Disintegration, la raccolta delle più recenti opere di Barbara Zanconato, è tutto questo: un inconscio ma lucido diario interiore in cui si delineano i vari momenti di questo cambio di prospettiva. Un percorso sincero, intimo e autobiografico, ma, proprio per questo, coinvolgente ed universale in quanto colpisce dritto la coscienza di ciascuno di noi.
Interessante, infine, un altro aspetto: a complemento delle opere più recenti vi è un piccolo dipinto risalente al 2009, mai presentato al pubblico in cui si può leggere la perfetta simmetria tra la simbologia espressa nell’opera ed il successivo percorso personale, psicologico e creativo dell’Artista, cioè quella Disintegration, che al tempo doveva ancora maturarsi ma che la sua sensibilità artistica già percepiva ed era in grado di raffigurare. Questo introduce nella nostra discussione un ulteriore intrigante elemento: la capacità dell’arte di cogliere oltre e di preannunciare, nel senso più etimologico del termine.

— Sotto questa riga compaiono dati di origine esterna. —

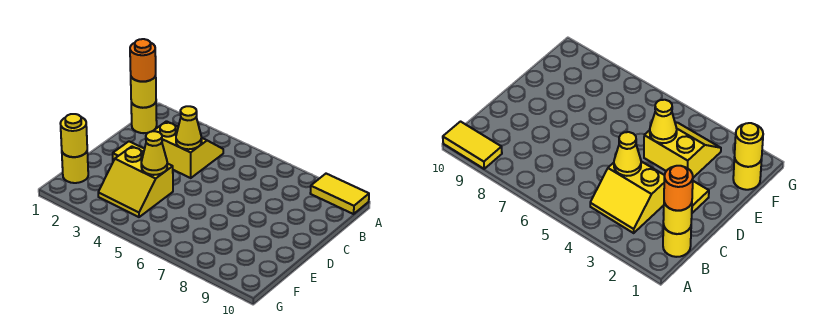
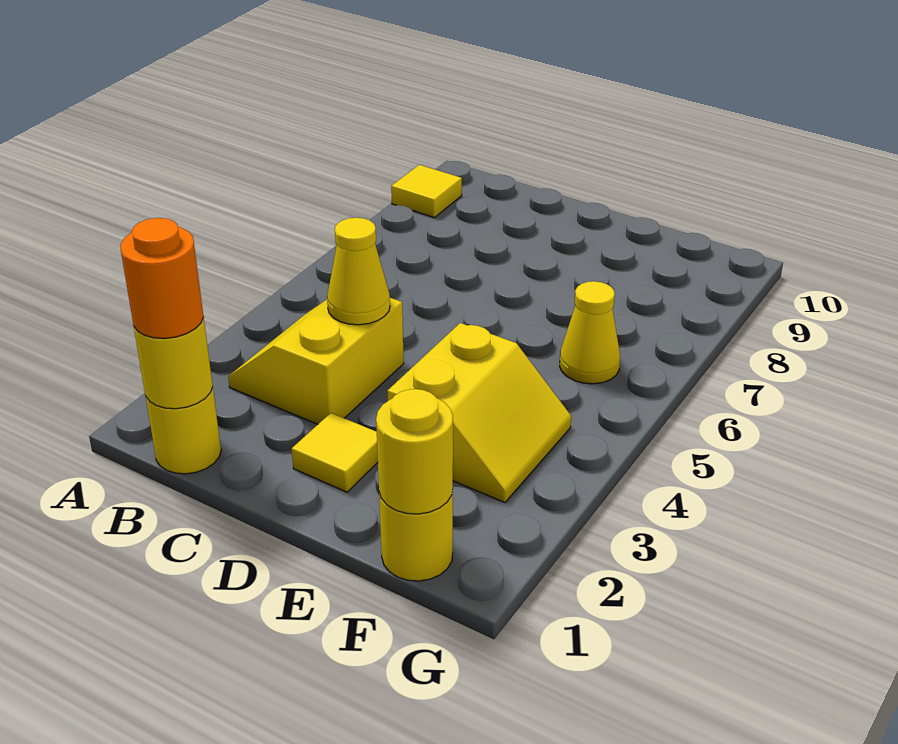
yellow 1x2 tile [310,174,369,214] -> yellow 1x1 tile [391,165,462,218]
yellow 1x1 cone [141,131,167,175] -> yellow 1x1 cone moved to [560,281,620,384]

In quest’ottica, l’Artista diviene una specie di sciamano, lo strumento, inconscio, di un potere autonomo che si manifesta attraverso la sua opera; in quanto tale, l’Artista ha la capacità di rappresentare ciò che non solo non c’è ma che deve ancora materializzarsi, ha la capacità di rendere visibile a tutti ciò che non risulta chiaro nemmeno a se stesso. E’ la sua sensibilità, che potremmo definire magica, ad aprire a mondi ed atmosfere nuovi in quanto non ancora materialmente presenti.
Con Barbara Zanconato, l’Artista ritorna ad essere espressione della insondabile complessità del mondo, della sua parte arcana ed inesplicabile, che può essere percepita da quelle sensazioni ed intuizioni profonde che Lui (Lei in questo caso) riesce ad intercettare: quando questo accade, come diceva già André Breton, è sempre “arte magica”.